取り組む課題:
課題文のうち「スケーラーという先端が尖った器具で」で始まる段落を、主な内容を残してより短く書き直してください。

今日は歯石除去の方法や歯石除去に麻酔は必要なのか、高齢だけど大丈夫なのか、などを解説します。
麻酔下でおこなう歯石除去とは
歯周病の予防として「歯磨き」はとっても大事。
症状が軽度の場合はお家での歯磨きで維持できると思いますが、歯石になってしまうと歯磨きでは落としきれません。
その場合は「歯石除去(スケーリング)」が必要になります。
麻酔下での歯石除去ではどのようなことをおこなうのでしょうか。
順番に見ていきましょう。
- 歯科用鉗子で大まかに歯石を除去
- 超音波スケーラーで歯の表面・裏側、歯の間の細かい歯石を除去
- グラつく歯を抜く
- キュレッタージ:歯周ポケットに面する歯肉を搔爬
- ルートプレーニング:歯周ポケット内の歯石を除去し、歯をなめらかにする
- ポリッシング:歯の表面を研磨
④、⑤の歯周ポケット内の清掃というところが一番のポイント。
歯の表面をキレイにするだけでは意味がないんですね。
この方法をみると、麻酔は絶対に必要だということがわかると思います。
無麻酔で歯石除去ができるのか?
たまに無麻酔で歯石除去を行っている病院を見かけますが、絶対にオススメしません。
治療にならないだけでなく、危険なことばかり。
無麻酔ということは、犬が意識のある状態。
病院だからといっておとなしく口を開けて歯を触らせてくれる子はほとんどいないですよね。
スケーラーという先端が尖った器具で歯石を除去するのですが、嫌がったり動いたりする動物の口に入れると、犬も人間もケガをしかねません。

(データ項目)

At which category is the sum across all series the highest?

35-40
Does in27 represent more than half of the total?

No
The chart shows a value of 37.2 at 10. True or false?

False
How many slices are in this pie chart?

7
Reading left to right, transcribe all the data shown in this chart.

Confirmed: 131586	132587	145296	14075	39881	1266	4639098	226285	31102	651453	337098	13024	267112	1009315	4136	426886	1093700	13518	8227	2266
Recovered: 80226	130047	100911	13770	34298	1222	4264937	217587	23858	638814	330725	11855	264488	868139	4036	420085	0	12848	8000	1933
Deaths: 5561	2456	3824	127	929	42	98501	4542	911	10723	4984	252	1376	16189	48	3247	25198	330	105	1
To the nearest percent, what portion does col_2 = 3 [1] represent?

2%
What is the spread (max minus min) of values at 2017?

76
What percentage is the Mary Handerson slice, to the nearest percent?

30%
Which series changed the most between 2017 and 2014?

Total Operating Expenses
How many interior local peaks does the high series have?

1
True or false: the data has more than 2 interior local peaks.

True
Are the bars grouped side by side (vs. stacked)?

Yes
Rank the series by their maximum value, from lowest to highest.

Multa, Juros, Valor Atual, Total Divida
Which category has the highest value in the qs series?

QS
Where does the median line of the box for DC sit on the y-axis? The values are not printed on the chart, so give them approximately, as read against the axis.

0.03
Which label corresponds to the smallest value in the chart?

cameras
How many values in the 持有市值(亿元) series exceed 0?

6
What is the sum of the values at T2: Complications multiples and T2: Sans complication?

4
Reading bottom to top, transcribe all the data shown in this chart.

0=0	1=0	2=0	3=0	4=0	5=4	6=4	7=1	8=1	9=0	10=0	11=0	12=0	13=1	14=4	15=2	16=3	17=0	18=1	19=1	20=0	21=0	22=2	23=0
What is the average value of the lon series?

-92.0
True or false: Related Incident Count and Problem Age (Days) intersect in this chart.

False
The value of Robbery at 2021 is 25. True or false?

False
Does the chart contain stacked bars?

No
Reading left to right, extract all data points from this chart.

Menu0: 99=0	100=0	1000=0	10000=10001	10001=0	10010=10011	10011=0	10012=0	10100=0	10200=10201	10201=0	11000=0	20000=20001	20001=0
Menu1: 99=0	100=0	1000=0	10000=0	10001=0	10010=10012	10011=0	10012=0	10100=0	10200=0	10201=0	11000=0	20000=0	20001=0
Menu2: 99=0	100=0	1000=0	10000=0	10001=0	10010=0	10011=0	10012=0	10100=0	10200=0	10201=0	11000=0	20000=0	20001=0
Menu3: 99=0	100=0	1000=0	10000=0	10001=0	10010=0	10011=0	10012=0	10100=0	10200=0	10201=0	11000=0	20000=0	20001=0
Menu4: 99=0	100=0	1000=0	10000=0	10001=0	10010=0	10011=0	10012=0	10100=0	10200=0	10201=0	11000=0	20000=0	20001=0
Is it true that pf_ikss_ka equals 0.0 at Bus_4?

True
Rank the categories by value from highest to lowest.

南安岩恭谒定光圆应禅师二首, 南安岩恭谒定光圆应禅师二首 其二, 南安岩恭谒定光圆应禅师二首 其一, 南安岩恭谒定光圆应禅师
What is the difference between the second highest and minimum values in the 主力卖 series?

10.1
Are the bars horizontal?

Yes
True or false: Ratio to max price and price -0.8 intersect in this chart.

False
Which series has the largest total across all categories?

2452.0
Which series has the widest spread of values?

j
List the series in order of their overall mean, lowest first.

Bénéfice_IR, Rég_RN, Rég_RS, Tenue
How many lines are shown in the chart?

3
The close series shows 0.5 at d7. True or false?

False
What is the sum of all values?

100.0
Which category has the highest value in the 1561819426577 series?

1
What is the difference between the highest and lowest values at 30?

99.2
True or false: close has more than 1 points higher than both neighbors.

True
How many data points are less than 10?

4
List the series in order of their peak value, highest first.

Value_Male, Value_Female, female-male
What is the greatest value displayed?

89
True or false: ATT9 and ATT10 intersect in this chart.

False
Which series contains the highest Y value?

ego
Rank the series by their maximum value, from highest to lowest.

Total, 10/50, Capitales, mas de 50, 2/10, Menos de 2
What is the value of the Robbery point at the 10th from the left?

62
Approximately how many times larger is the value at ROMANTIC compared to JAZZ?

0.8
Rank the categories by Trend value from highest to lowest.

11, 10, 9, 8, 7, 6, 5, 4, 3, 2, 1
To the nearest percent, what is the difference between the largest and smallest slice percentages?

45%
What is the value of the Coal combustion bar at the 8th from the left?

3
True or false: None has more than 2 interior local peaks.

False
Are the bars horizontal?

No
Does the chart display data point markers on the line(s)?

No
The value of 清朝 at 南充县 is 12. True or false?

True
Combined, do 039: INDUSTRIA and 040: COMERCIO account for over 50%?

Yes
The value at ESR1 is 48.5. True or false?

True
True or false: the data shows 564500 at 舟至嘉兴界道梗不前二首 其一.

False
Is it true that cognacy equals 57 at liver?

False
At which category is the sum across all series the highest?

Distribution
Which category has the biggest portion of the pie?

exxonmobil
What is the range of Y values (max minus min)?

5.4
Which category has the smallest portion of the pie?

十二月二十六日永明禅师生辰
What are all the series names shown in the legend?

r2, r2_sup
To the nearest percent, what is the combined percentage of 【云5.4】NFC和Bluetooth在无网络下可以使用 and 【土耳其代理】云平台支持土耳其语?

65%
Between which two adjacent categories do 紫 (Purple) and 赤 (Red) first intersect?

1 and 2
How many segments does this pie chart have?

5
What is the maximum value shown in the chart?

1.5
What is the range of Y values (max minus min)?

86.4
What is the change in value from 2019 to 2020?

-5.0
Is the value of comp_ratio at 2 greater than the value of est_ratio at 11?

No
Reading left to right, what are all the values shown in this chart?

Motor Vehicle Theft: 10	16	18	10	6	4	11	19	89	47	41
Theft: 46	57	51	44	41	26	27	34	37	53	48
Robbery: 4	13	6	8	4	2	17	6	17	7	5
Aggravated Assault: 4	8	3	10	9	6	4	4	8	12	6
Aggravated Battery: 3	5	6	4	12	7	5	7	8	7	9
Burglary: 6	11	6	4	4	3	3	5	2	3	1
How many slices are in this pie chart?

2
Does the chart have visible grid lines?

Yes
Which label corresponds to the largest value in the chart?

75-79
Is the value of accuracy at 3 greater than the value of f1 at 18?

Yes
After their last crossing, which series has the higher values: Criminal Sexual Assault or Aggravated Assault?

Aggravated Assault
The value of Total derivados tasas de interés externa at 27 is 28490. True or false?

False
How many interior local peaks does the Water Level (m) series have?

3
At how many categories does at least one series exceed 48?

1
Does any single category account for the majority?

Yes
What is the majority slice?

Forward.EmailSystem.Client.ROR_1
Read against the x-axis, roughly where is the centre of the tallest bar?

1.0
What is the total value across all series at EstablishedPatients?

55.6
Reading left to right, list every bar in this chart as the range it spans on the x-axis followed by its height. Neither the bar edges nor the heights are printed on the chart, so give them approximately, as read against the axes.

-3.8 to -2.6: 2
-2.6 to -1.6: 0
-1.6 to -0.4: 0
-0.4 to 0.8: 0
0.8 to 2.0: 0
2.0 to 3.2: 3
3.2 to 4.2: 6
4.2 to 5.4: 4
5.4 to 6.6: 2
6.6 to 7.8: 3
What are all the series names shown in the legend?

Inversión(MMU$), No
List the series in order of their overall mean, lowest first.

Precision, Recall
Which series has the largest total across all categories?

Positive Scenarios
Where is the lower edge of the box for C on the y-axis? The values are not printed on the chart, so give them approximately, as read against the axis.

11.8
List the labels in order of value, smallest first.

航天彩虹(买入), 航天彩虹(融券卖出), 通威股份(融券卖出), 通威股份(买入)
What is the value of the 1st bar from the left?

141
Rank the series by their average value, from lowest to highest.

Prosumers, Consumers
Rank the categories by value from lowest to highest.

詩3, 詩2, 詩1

解答:
歯石除去に使うスケーラーは先端が尖っているので、嫌がったり動いたりする動物の口に入れると、犬も人間もケガをしかねない。